The letter grades were eliminated again for this fall’s report cards, as were statewide rankings, but the class level and subject test results that previously determined a district’s performance rating were included. Before the pandemic, Yellow Springs last received a “C” overall for the 2018–19 school year, having attained a score of 89.631 out of 120 possible points (74.7%), compared to a “B” the year before, with 93.956 points (78.3%), indicating a drop even before the pandemic.
Like almost every school district in the state, all seven districts in Greene County showed a decrease in scores from 2018–19 to 2020–21. Yellow Springs’ most recent score was 83.5 points out of a possible 120 (69.6%), representing a drop of five percentage points.
In comparison, Beavercreek went from a score of 99.345 to 92.289; Bellbrook-Sugarcreek moved from 102.5 to 96.493; Cedar Cliff received 96.975, compared to 92.507; Fairborn fell from 92.38 to 67.108; Greeneview went from 88.66 to 82.5; and Xenia dropped from 81.098 to 70.542.
“While we do not have as much information as we normally would, schools and districts can use the data in this year’s report cards to guide decisions about where and how to focus time, efforts and resources that will best serve their students,” Stephanie K. Siddens, the interim state superintendent of public instruction, said in a public statement.
Digging into Yellow Springs’ individual grade-level and subject test scores, the percentage of students passing each test — having received an 80% or higher — fell in most cases, particularly in the younger grades, with some higher scores achieved at the eighth grade and high school levels.
Particularly striking were the differences in the third and fourth grade test scores, which focus on English and math. The third-grade English score went from 81.3% passing, to 60%; and math results fell from 75% passing to 63.3%. For the fourth grade, English results went from 79.5% passing in 2018–19 to 64.1% for 2020–21, and math scores fell from 92.3% passing to 53.8%.
Fifth-grade results remained comparable to the previous report card, with English scores moving from 88.1% passing to 87.5% and math scores staying relatively flat at 74.6% in 2018–19 and 74.5% most recently. Science proficiency is also part of fifth-grade testing, and that area showed a positive turn, increasing from 71.2% of students passing to 81.3%.

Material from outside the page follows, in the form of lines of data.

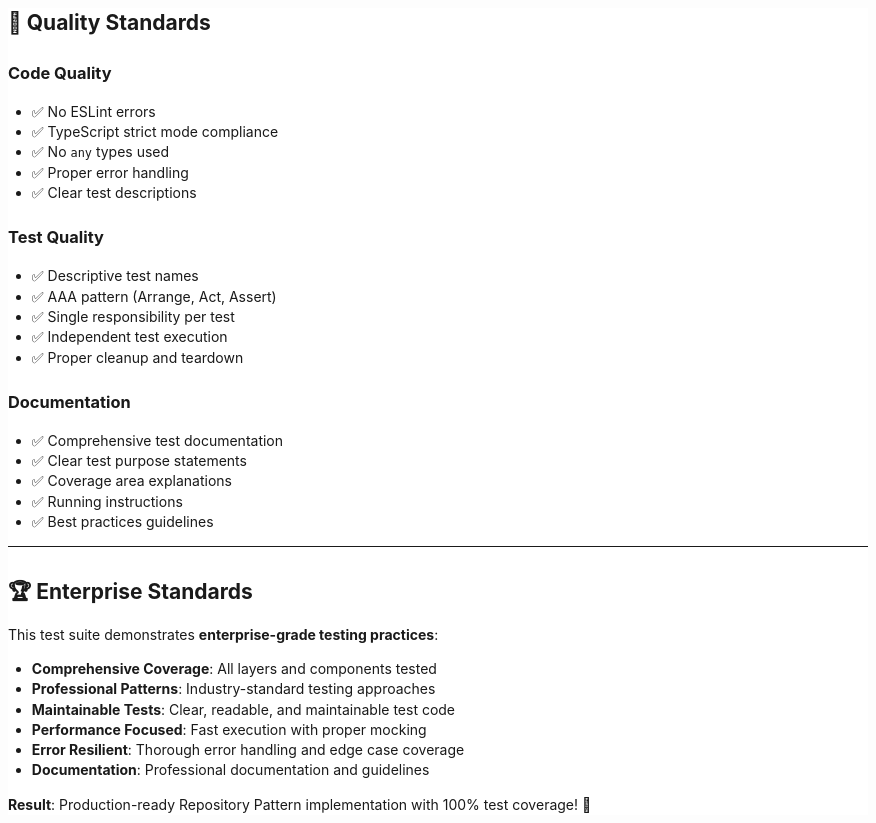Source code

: 
## 🎯 Quality Standards

### **Code Quality**

- ✅ No ESLint errors
- ✅ TypeScript strict mode compliance
- ✅ No `any` types used
- ✅ Proper error handling
- ✅ Clear test descriptions

### **Test Quality**

- ✅ Descriptive test names
- ✅ AAA pattern (Arrange, Act, Assert)
- ✅ Single responsibility per test
- ✅ Independent test execution
- ✅ Proper cleanup and teardown

### **Documentation**

- ✅ Comprehensive test documentation
- ✅ Clear test purpose statements
- ✅ Coverage area explanations
- ✅ Running instructions
- ✅ Best practices guidelines

---

## 🏆 Enterprise Standards

This test suite demonstrates **enterprise-grade testing practices**:

- **Comprehensive Coverage**: All layers and components tested
- **Professional Patterns**: Industry-standard testing approaches
- **Maintainable Tests**: Clear, readable, and maintainable test code
- **Performance Focused**: Fast execution with proper mocking
- **Error Resilient**: Thorough error handling and edge case coverage
- **Documentation**: Professional documentation and guidelines

**Result**: Production-ready Repository Pattern implementation with 100% test coverage! 🚀
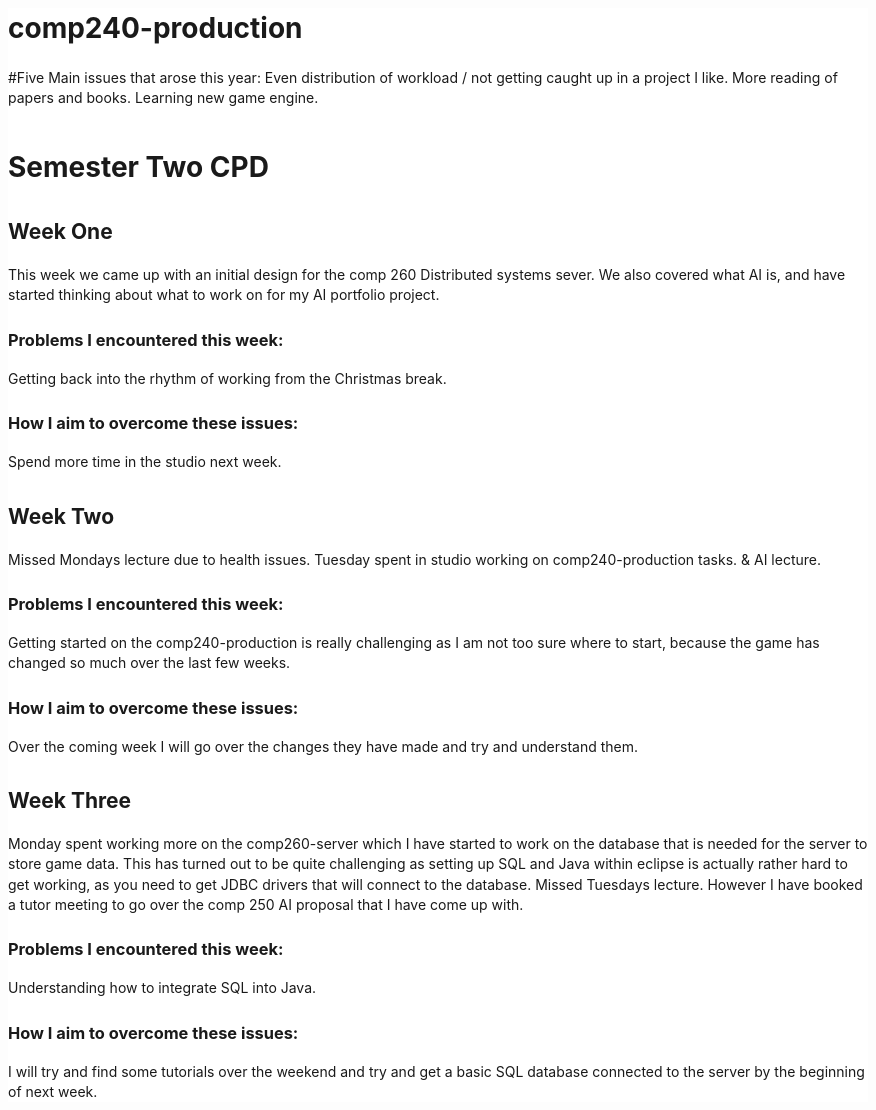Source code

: # comp240-production
#Five Main issues that arose this year:
Even distribution of workload / not getting caught up in a project I like.
More reading of papers and books.
Learning new game engine.




# Semester Two CPD

## Week One
This week we came up with an initial design for the comp 260 Distributed systems sever.
We also covered what AI is, and have started thinking about what to work on for my AI portfolio project.

### Problems I encountered this week:
Getting back into the rhythm of working from the Christmas break.

### How I aim to overcome these issues:
Spend more time in the studio next week.

## Week Two
Missed Mondays lecture due to health issues.
Tuesday spent in studio working on comp240-production tasks. & AI lecture.

### Problems I encountered this week:
Getting started on the comp240-production is really challenging as I am not too sure where to start, because the game has changed so much over the last few weeks.

### How I aim to overcome these issues:
Over the coming week I will go over the changes they have made and try and understand them.

## Week Three
Monday spent working more on the comp260-server which I have started to work on the database that is needed for the server to store game data.
This has turned out to be quite challenging as setting up SQL and Java within eclipse is actually rather hard to get working, as you need to get JDBC drivers that will connect to the database.
Missed Tuesdays lecture. However I have booked a tutor meeting to go over the comp 250 AI proposal that I have come up with.

### Problems I encountered this week:
Understanding how to integrate SQL into Java.

### How I aim to overcome these issues:
I will try and find some tutorials over the weekend and try and get a basic SQL database connected to the server by the beginning of next week.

Sixth-grade passage rates dropped about 10 percentage points in both English and math, 79.7% to 69.6% in English and 65.2% to 55.8% in math. Seventh-grade test scores remained about the same — with the passage rate at about 79% in English and in the mid-50% range in math.
Improved passage rates came in eighth-grade math, which rose from 34.2% students passing to 48.5%; and high school American U.S. government, moving from 83.1% passing to 90%, American U.S. history, from 84.5% to 86.5%, and English Language Arts II, moving from 74.6% to 76.6%. A change in math course offerings at the high school makes comparisons not possible.
Algebra I and geometry, previously not offered as distinct courses, saw 56.1% and 34.8% passage rates, respectively.
School districts can expect another change in next year’s report cards, after the General Assembly passed legislation this past summer to discontinue letter grades in favor of a one- to five-star scale, along with several other revisions to the annual reports, which have long been criticized by educators across the state who point to inequities in testing and scoring rubrics that favor larger and wealthier districts.